Leading cybersecurity firm FireEye, which was affected by the hack, and top tech company Microsoft, which denied a Reuters report claiming some of its products were infected, have blamed the incident on a nation-state due to the size and sophistication of the operation. Unnamed U.S. officials cited in major media outlets point the blame to Russia.

Moscow's embassy in Washington has rejected what it called "unfounded attempts of the U.S. media to blame Russia for hacker attacks on U.S. governmental bodies."

"We declare responsibly: malicious activities in the information space contradict the principles of the Russian foreign policy, national interests and our understanding of interstate relations," the embassy said in a statement reiterated to Newsweek on Tuesday. "Russia does not conduct offensive operations in the cyber domain."

The following day, the Office of the Direction of National Intelligence announced in a statement sent to Newsweek that it had formed a joint body alongside CISA and the FBI to investigate the hack and mitigate the damage done to private and public networks.

The U.S. military has also stepped up, as all five branches of the armed forces utilize SolarWinds software.

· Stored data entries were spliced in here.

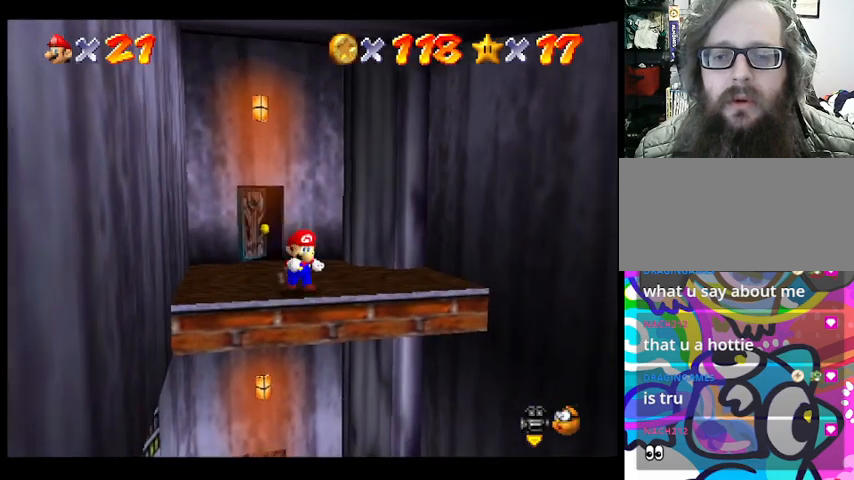
{"buttons": [], "left_stick": "center", "events": [[167, "left_stick", "center"]]}
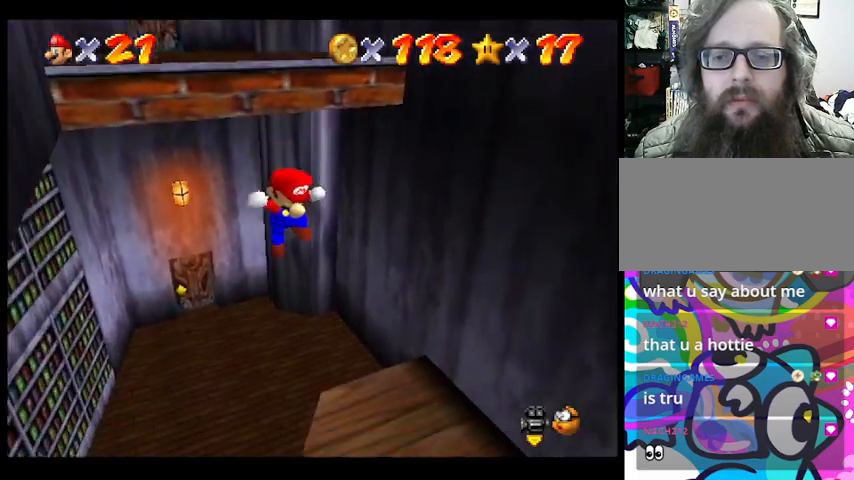
{"buttons": [], "left_stick": "left", "events": [[67, "left_stick", "up-left"], [300, "left_stick", "center"], [500, "left_stick", "left"]]}
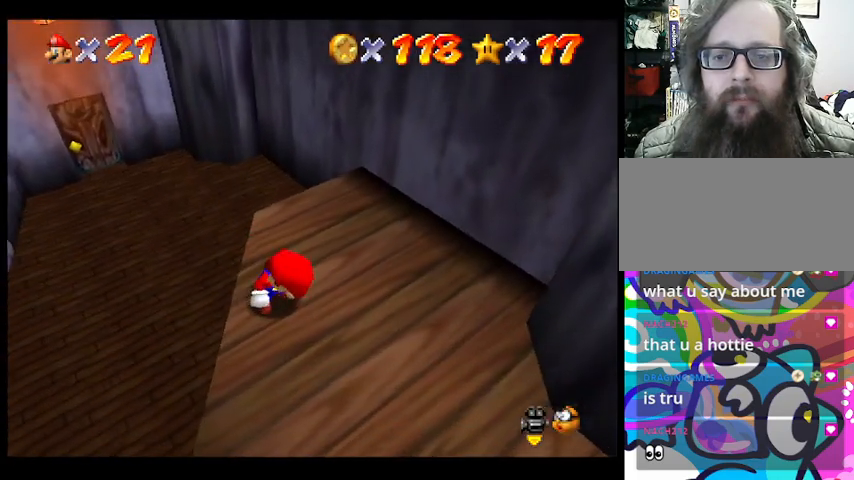
{"buttons": [], "left_stick": "left", "events": []}
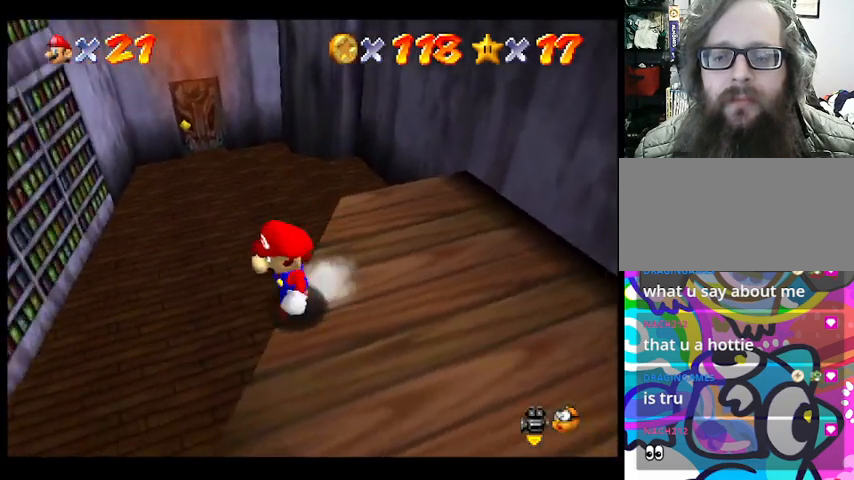
{"buttons": [], "left_stick": "left", "events": []}
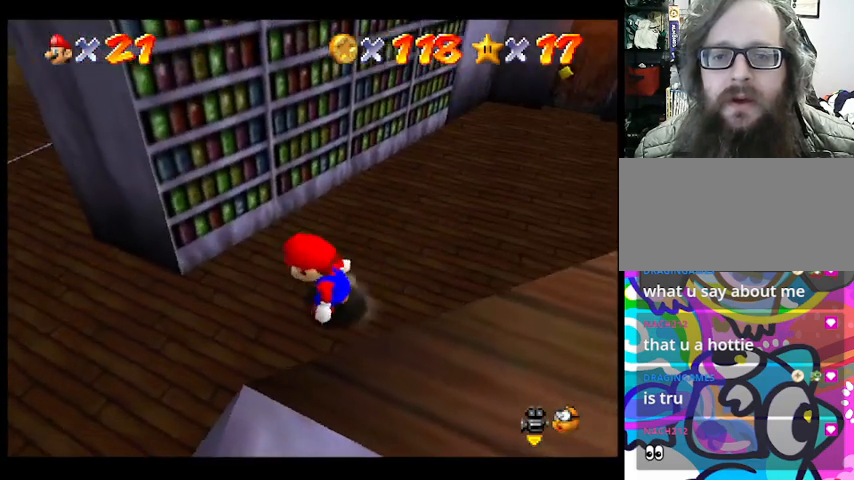
{"buttons": [], "left_stick": "left", "events": []}
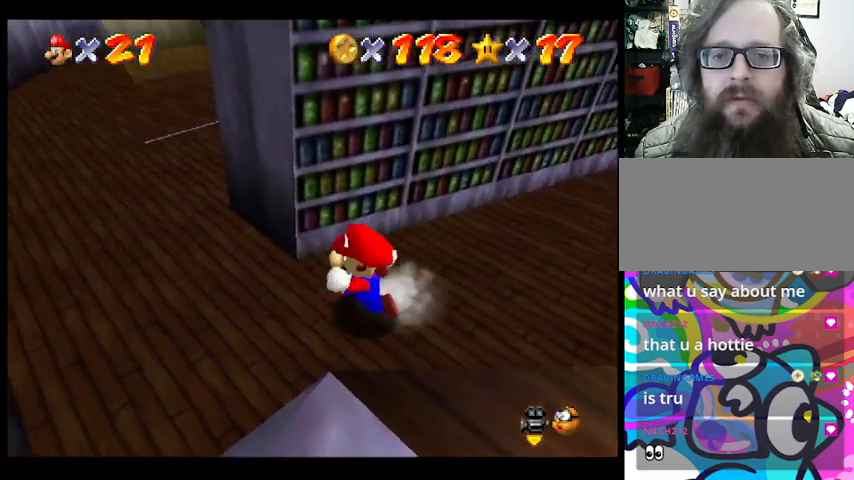
{"buttons": [], "left_stick": "up-left", "events": [[500, "left_stick", "up-left"]]}
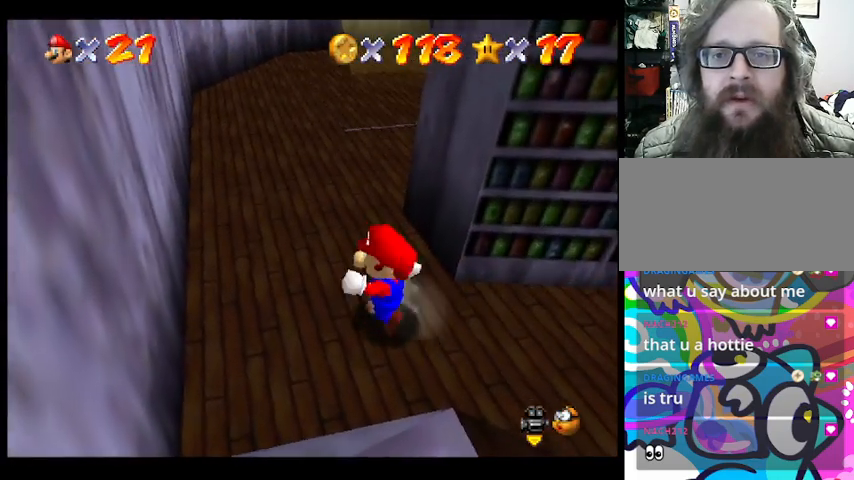
{"buttons": [], "left_stick": "up", "events": [[433, "left_stick", "up"]]}
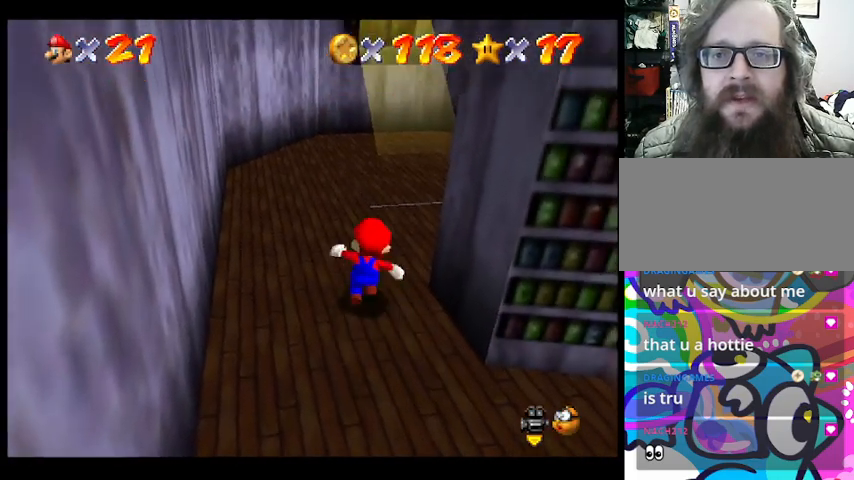
{"buttons": [], "left_stick": "center", "events": [[333, "left_stick", "center"]]}
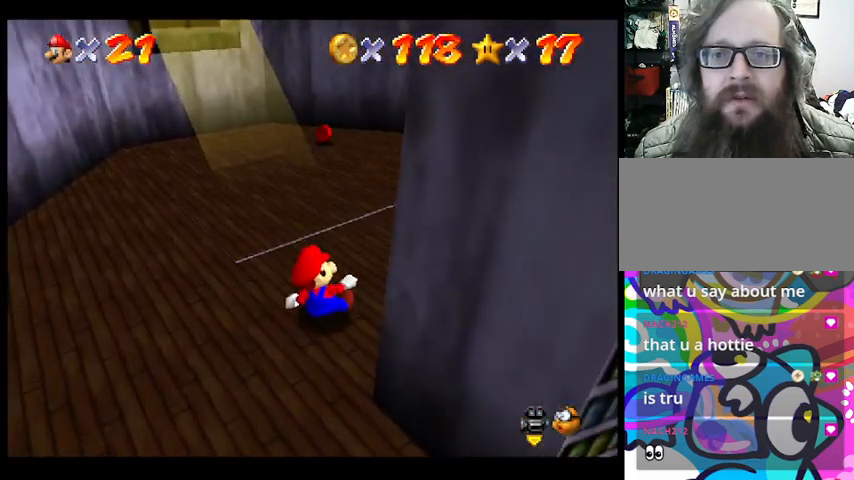
{"buttons": [], "left_stick": "center", "events": []}
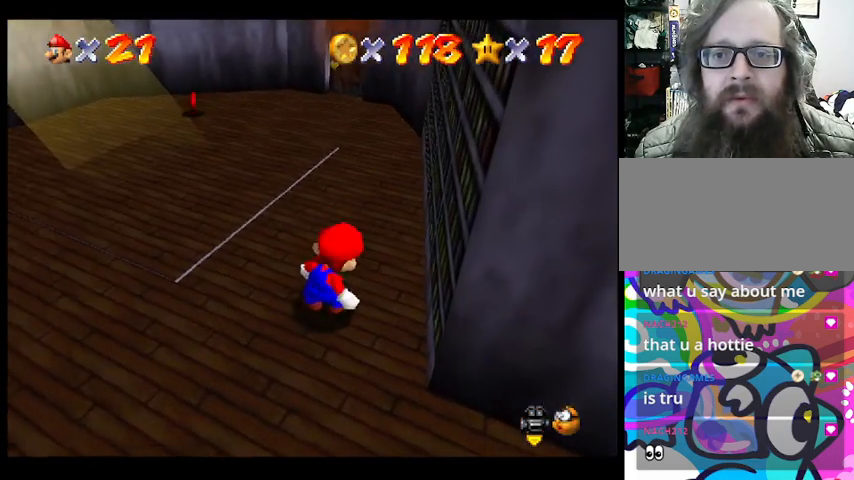
{"buttons": [], "left_stick": "up", "events": [[67, "left_stick", "up"], [333, "left_stick", "up-right"], [467, "left_stick", "up"]]}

Also on Wednesday, the Pentagon's information technology and communications support agency said it was taking active measures to address the issue.

"We are aware of the wide-spread and evolving cyber incident," Navy Vice Admiral Nancy Norton, director of the Defense Information Systems Agency and commander of Joint Force Headquarters - Department of Defense Information Network (DODIN), said.

"We continue to assess our DOD Information Networks for indicators of compromise and take targeted actions to protect our systems beyond the defensive measures we employ each day," the statement said.

And while SolarWinds, the affected software company, is used by all five branches of the U.S. military, Norton noted that no evidence of illicit entry to the DODIN has yet been detected.

"To date, we have no evidence of compromise of the DODIN," the statement added. "We will continue to work with the whole-of-government effort to mitigate cyber threats to the nation."

A spokesperson for the Pentagon's cyberwarfare force, U.S. Cyber Command, told Newsweek on Monday it "is postured for swift action should any defense networks be compromised," and an official for the NATO Western military alliance said Tuesday that the coalition is "assessing the situation" as "cyber defence is a core part of our collective defence."

This is a developing news story. More information will be added as it becomes available.